■ STORED DATA
* * * * *
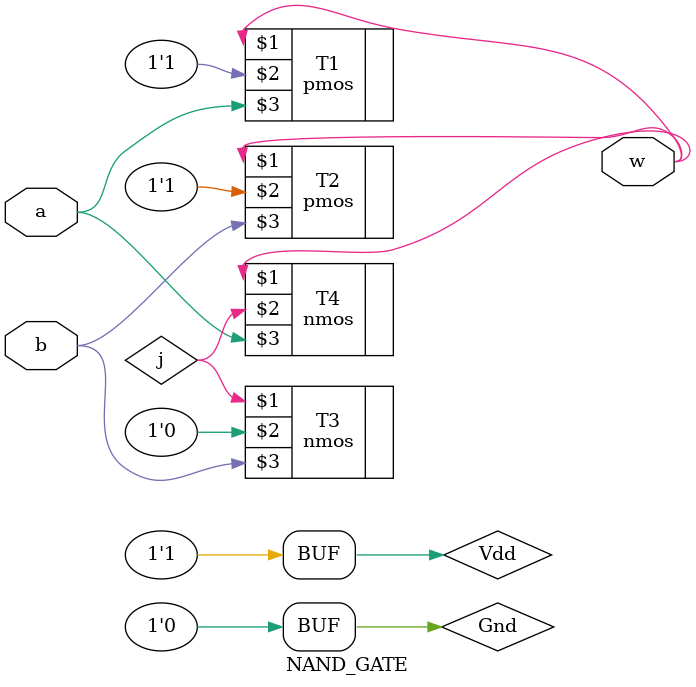
<source format=sv>
`timescale 1ns/1ns
module NAND_GATE (input a,b,output w);
wire j;
supply1 Vdd;
supply0 Gnd;
pmos #(5,6,7) T1(w,Vdd,a);
pmos #(5,6,7) T2(w,Vdd,b);
nmos #(3,4,5) T3(j,Gnd,b);
nmos #(3,4,5) T4(w,j,a);
endmodule
</source>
* * * * *
■ WHAT YOU HAVE TO DO
Start at the line containing "supply0 Gnd;" and print each line exactly until the listing ends, keeping the final line too.

■ EXPECTED ANSWER
supply0 Gnd;
pmos #(5,6,7) T1(w,Vdd,a);
pmos #(5,6,7) T2(w,Vdd,b);
nmos #(3,4,5) T3(j,Gnd,b);
nmos #(3,4,5) T4(w,j,a);
endmodule
</source>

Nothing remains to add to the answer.